I believe the human population will experience huge deflation in the coming decades, so a tail emission is counterproductive (unless you really believe the human population will keep increasing).
I agree with most of your post, but tail emission could be countered by the "lost coins" if it's sufficiently low, and thus I don't really think it would incide really in tokenomics, even with a reducing population or a stagnating or even gradually shrinking economy.
The beauty of a "sidechain-driven" tail emission (by merge-mining and miners getting rewarded by sidechain utility tokens) is however that the emission schedule would be much more flexible than a hard-coded tail emission. For example, if the sidechain token inflation resulted to be too high to maintain the sidechain utility tokens' value, sidechains have much lower hurdles to hardfork into a lower emission schedule than the main chain, and of course vice versa too.

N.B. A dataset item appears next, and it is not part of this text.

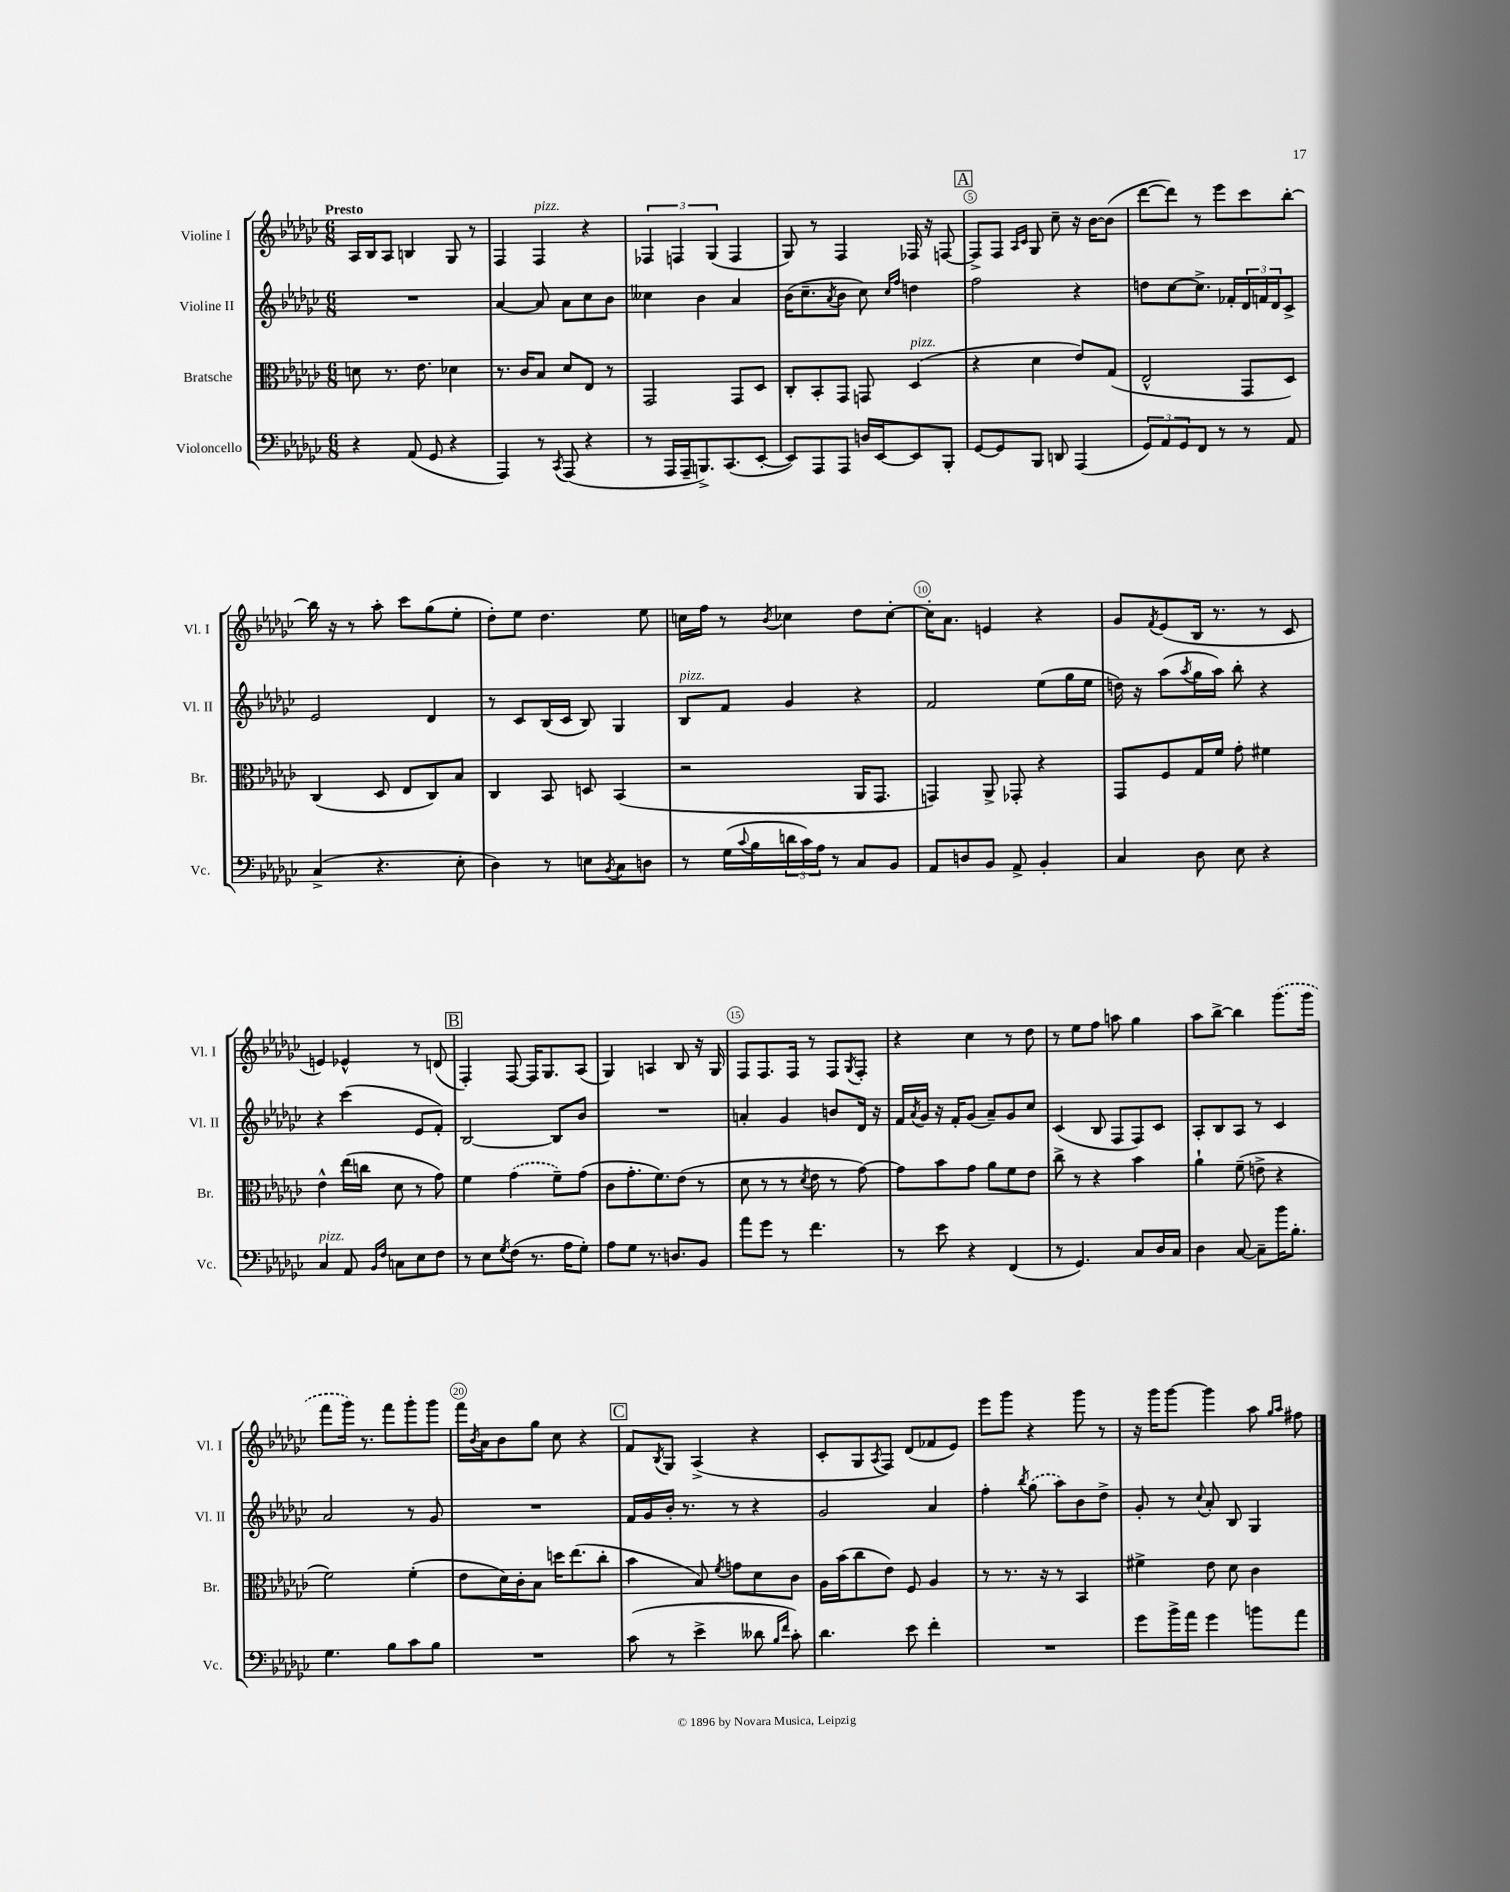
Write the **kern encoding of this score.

This isn't that relevant for the Monero <-> Bitcoin discussion (which is pointless and borderline OT) as Monero has already had a history of hardforks and thus could hardfork again and again to lower their supply, but for Bitcoin even a single hardfork could be very difficult. Thus, the "sidechain-driven" tail emission model would be the concept least intrusive to BTC's "core value proposition", which includes its "deflationary" nature. The sidechain utility tokens' supply would not affect Bitcoin's emission schedule and its deflationary nature at all.